* [Supplied records]
※
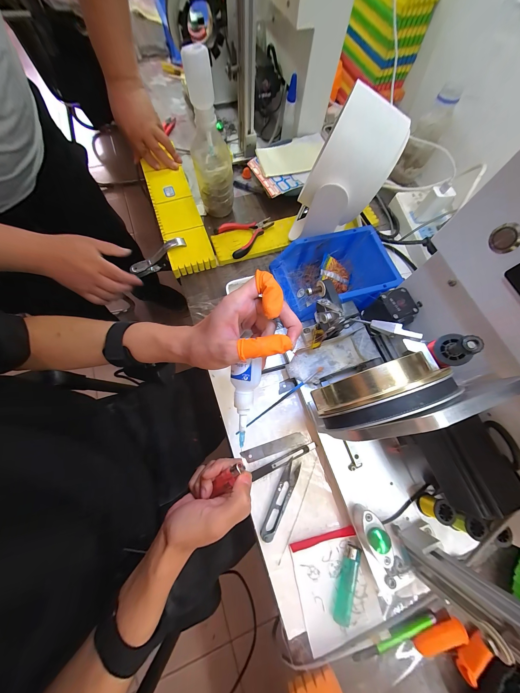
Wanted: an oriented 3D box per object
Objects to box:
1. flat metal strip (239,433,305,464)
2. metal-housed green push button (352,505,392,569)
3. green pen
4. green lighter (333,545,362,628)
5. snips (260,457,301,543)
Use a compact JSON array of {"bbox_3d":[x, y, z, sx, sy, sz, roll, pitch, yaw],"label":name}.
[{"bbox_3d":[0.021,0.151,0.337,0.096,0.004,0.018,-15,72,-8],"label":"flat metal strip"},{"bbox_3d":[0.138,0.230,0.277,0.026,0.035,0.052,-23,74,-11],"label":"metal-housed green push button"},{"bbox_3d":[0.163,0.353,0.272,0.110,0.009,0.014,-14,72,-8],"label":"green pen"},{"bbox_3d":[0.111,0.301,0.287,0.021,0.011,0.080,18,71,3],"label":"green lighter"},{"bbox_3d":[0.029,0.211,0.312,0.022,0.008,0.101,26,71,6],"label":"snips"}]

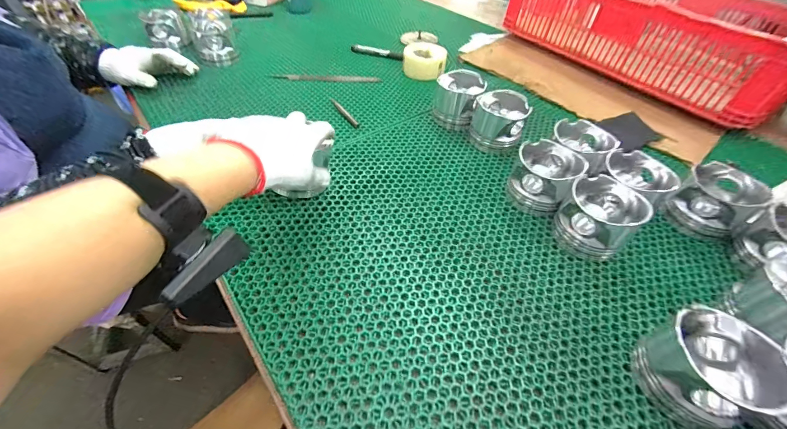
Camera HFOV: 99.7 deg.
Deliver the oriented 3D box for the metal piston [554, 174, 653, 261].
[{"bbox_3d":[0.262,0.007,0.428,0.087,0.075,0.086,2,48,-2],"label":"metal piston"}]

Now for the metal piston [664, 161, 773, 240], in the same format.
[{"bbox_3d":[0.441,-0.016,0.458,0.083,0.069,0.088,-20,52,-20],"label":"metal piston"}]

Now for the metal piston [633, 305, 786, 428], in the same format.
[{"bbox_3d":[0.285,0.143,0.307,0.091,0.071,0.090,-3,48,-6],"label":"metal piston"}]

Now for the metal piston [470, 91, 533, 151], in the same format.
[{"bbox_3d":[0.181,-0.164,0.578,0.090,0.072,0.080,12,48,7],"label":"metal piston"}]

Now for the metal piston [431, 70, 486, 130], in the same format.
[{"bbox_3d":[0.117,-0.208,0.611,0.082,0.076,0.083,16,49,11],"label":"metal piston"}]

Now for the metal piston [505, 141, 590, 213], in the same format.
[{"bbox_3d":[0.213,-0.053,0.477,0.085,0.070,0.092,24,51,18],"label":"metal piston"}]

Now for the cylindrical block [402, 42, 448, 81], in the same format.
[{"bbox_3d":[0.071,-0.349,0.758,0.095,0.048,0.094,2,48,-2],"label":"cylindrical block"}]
※
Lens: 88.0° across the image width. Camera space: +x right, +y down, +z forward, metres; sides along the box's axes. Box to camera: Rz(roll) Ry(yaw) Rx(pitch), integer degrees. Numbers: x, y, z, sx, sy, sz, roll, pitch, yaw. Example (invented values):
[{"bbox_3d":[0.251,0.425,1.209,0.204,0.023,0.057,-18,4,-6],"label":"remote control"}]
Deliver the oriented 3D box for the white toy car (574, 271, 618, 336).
※
* [Assigned task]
Go line by line through the records and copy those that contain the word "Camera".

* [Task answer]
Camera HFOV: 99.7 deg.
Lens: 88.0° across the image width. Camera space: +x right, +y down, +z forward, metres; sides along the box's axes. Box to camera: Rz(roll) Ry(yaw) Rx(pitch), integer degrees. Numbers: x, y, z, sx, sy, sz, roll, pitch, yaw. Example (invented values):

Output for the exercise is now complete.